Figure 6 - Sign your assemblies to prevent tampering.

How it works

  • Uses RSA 2048-bit encryption to create unique digital signatures for each assembly.
  • Signs .dll files during the build process with cryptographic certificates.
  • Creates mathematical "fingerprints" that prove code authenticity.
  • Any modification to signed assemblies invalidates the signature.
  • Generates and manages encryption key pairs automatically.

What build code is affected

Assembly metadata is modified to include digital signature information. Your actual game code logic remains unchanged, but each compiled assembly receives cryptographic signature data that validates its authenticity.

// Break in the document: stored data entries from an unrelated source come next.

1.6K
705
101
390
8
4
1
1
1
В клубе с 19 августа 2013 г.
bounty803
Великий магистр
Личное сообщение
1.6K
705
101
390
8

How build resources are affected

By default, encryption key files are stored in the Assets/GUPS/Obfuscator/Editor/Keys/ directory. You can change this path in the component settings. No runtime resources or StreamingAssets are affected.

Platform Support

  • Mono Support: ✅ Full support
  • IL2CPP Support: ❌ Not supported
  • Standalone Support: ✅ All platforms
  • Mobile Support: ✅ All platforms
  • WebGL Support: ✅ Full support
  • Console Support: ✅ All platforms

Important Notes: Only compatible with the Mono scripting backend. Keep key files secure and backed up – losing them prevents future updates to signed assemblies.